Representative Schubert moved that the committee continue the study and pursue drafting committee legislation; that motion passed on a roll call (the committee recorded a roll call and staff reported the motion carried). Schubert and other proponents argued a modest move could give Montana more influence in presidential nomination contests and suggested a two‑week earlier shift might balance logistical concerns and increased participation. Representative Schubert said moving both the school and primary elections two weeks earlier would preserve the gap between elections while improving Montana's position on the national calendar.

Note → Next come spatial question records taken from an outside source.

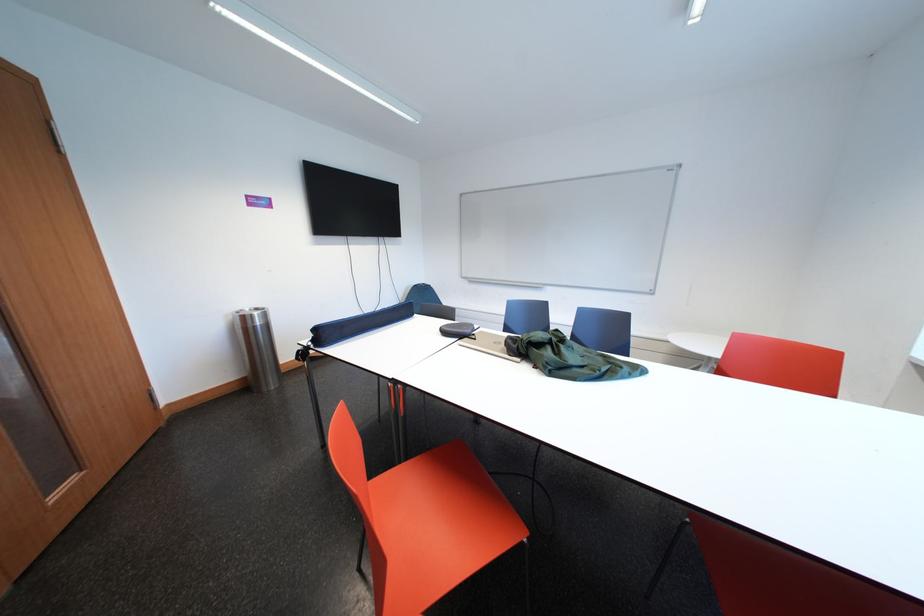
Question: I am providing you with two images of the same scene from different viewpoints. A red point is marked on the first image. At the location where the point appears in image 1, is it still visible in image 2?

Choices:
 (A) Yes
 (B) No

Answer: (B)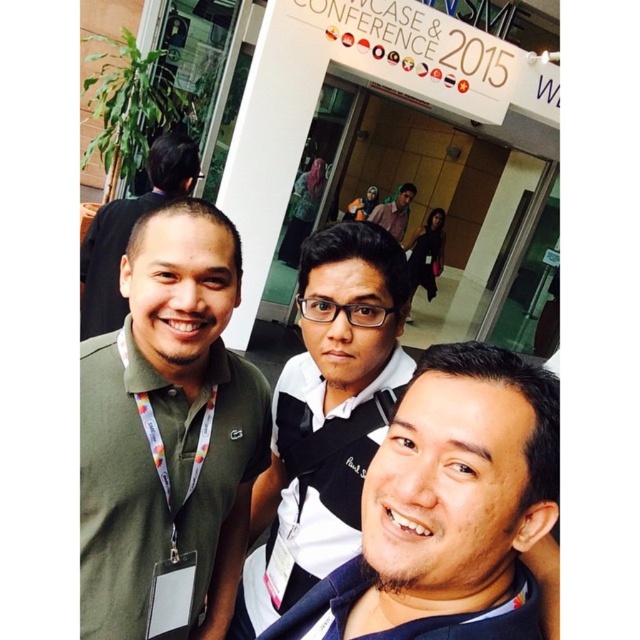
You are standing at the entrance of the conference and want to take a photo of the person wearing the black matte shirt at center. According to the coordinates given, where should you aim your camera to capture them?

The black matte shirt at center is located at coordinates point (324, 417), so aim your camera there to capture them.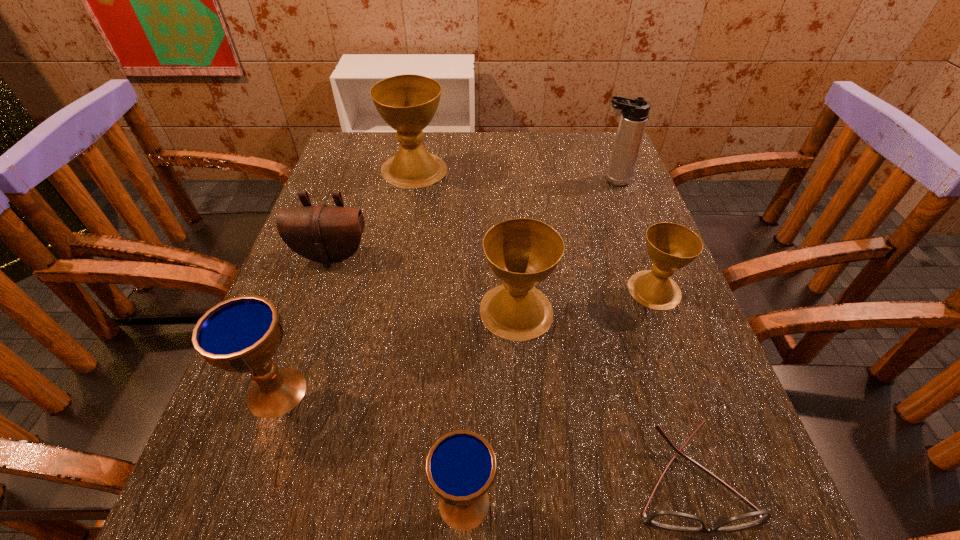
What are the coordinates of `the smaller blue chalice` in the screenshot? It's located at 461,466.

The width and height of the screenshot is (960, 540). I want to click on the right blue chalice, so click(x=461, y=466).

Identify the location of the shortest object. This screenshot has height=540, width=960. (672, 520).

What are the coordinates of `free point located on the left of the tallest chalice` in the screenshot? It's located at (363, 170).

Identify the location of free point located on the handle side of the thermos bottle. (575, 180).

Locate an element on the screen. vacant space located 0.290m on the handle side of the thermos bottle is located at coordinates (484, 180).

At what (x,y) coordinates should I click in order to perform the action: click on vacant space situated 0.360m on the handle side of the thermos bottle. Please return your answer as a coordinate pair (x, y). Looking at the image, I should click on (457, 180).

At what (x,y) coordinates should I click in order to perform the action: click on blank space located on the left of the second biggest brown chalice. Please return your answer as a coordinate pair (x, y). Looking at the image, I should click on (428, 311).

The image size is (960, 540). Identify the location of free point located on the right of the left blue chalice. (552, 392).

This screenshot has width=960, height=540. Identify the location of vacant position located 0.180m with the flap open on the pouch. (303, 339).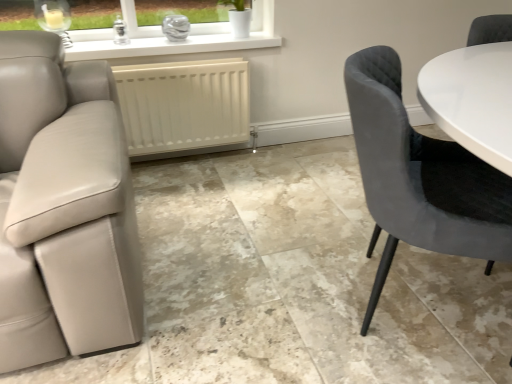
Question: Considering their positions, is velvet grey chair at right located in front of or behind white matte radiator at center?

Choices:
 (A) behind
 (B) front

Answer: (B)

Question: Is velvet grey chair at right situated inside white matte radiator at center or outside?

Choices:
 (A) outside
 (B) inside

Answer: (A)

Question: Considering the positions of velvet grey chair at right and white matte radiator at center in the image, is velvet grey chair at right taller or shorter than white matte radiator at center?

Choices:
 (A) tall
 (B) short

Answer: (A)

Question: In terms of height, does white matte radiator at center look taller or shorter compared to velvet grey chair at right?

Choices:
 (A) short
 (B) tall

Answer: (A)

Question: From a real-world perspective, relative to velvet grey chair at right, is white matte radiator at center vertically above or below?

Choices:
 (A) above
 (B) below

Answer: (B)

Question: Do you think white matte radiator at center is within velvet grey chair at right, or outside of it?

Choices:
 (A) outside
 (B) inside

Answer: (A)

Question: Is white matte radiator at center in front of or behind velvet grey chair at right in the image?

Choices:
 (A) behind
 (B) front

Answer: (A)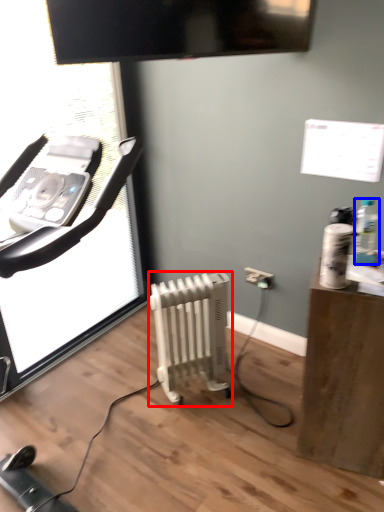
Question: Which point is further to the camera, radiator (highlighted by a red box) or bottle (highlighted by a blue box)?

Choices:
 (A) radiator
 (B) bottle

Answer: (A)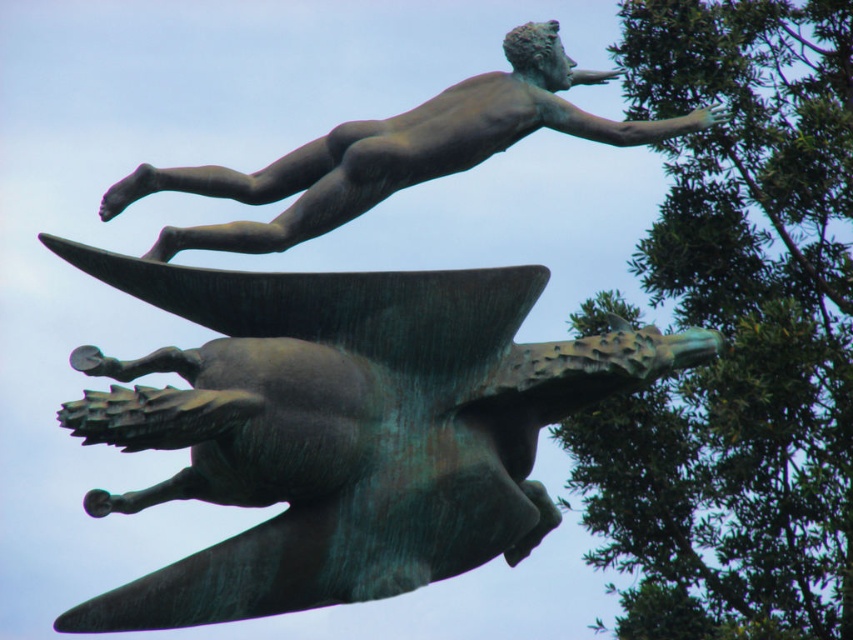
Does green leafy tree at upper right appear on the right side of bronze statue at upper center?

Indeed, green leafy tree at upper right is positioned on the right side of bronze statue at upper center.

Does green leafy tree at upper right appear on the left side of bronze statue at upper center?

No, green leafy tree at upper right is not to the left of bronze statue at upper center.

Is point (732, 593) positioned after point (281, 234)?

Yes, it is.

Where is `green leafy tree at upper right`? This screenshot has width=853, height=640. green leafy tree at upper right is located at coordinates (737, 333).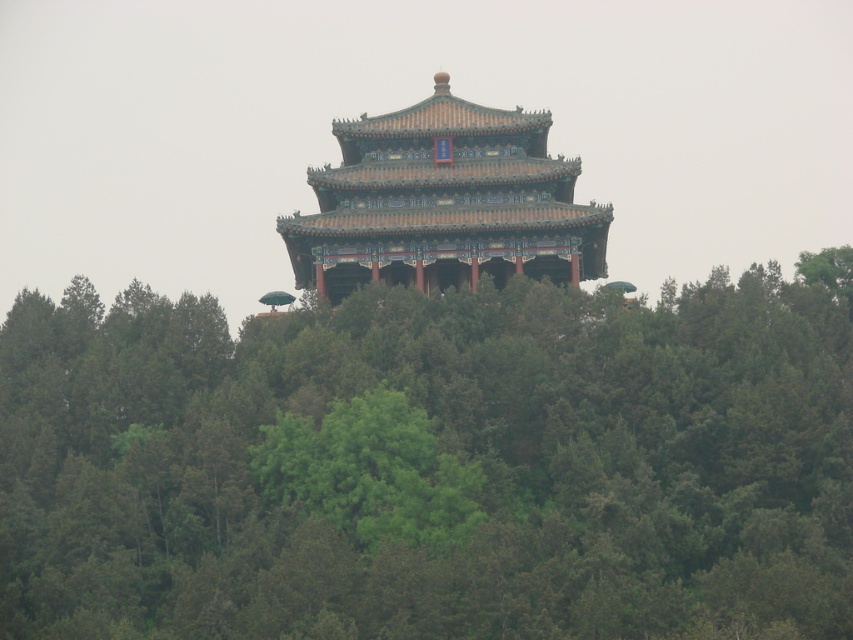
Question: Can you confirm if green leafy tree at center is positioned below shiny orange pagoda at center?

Choices:
 (A) yes
 (B) no

Answer: (A)

Question: Which of the following is the closest to the observer?

Choices:
 (A) shiny orange pagoda at center
 (B) green leafy tree at center

Answer: (B)

Question: Is green leafy tree at center bigger than shiny orange pagoda at center?

Choices:
 (A) no
 (B) yes

Answer: (B)

Question: Among these objects, which one is nearest to the camera?

Choices:
 (A) shiny orange pagoda at center
 (B) green leafy tree at center

Answer: (B)

Question: Does green leafy tree at center have a larger size compared to shiny orange pagoda at center?

Choices:
 (A) no
 (B) yes

Answer: (B)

Opponents, including Representative Tillman and others, raised implementation concerns. County election administrators testified that school and special‑district filing deadlines and ballot production schedules are tightly interwoven and that many clerks are already stretched by recent law changes and system upgrades; some counties worried that even a two‑week shift could create unintended consequences for school levies and special districts. Regina Plettenberg, Ravalli County election administrator, and others asked the committee to ensure county implementation issues were fully evaluated before any statutory change.

The committee took a roll call vote on a motion to direct staff to draft committee legislation that would move both the primary and the school elections two weeks earlier; the motion failed by roll call, 6 to 5. The committee agreed to continue the HJ48 study, solicit targeted feedback from election administrators and school officials, and revisit draft language at a future meeting. Miss Power will collect comparative state laws, county feedback and logistical analyses requested by members.

Next steps: Committee staff will assemble model language and county impact data and schedule additional work‑session time prior to the next interim meeting; members asked for a possible two‑year transition or phased approach to mitigate implementation risk.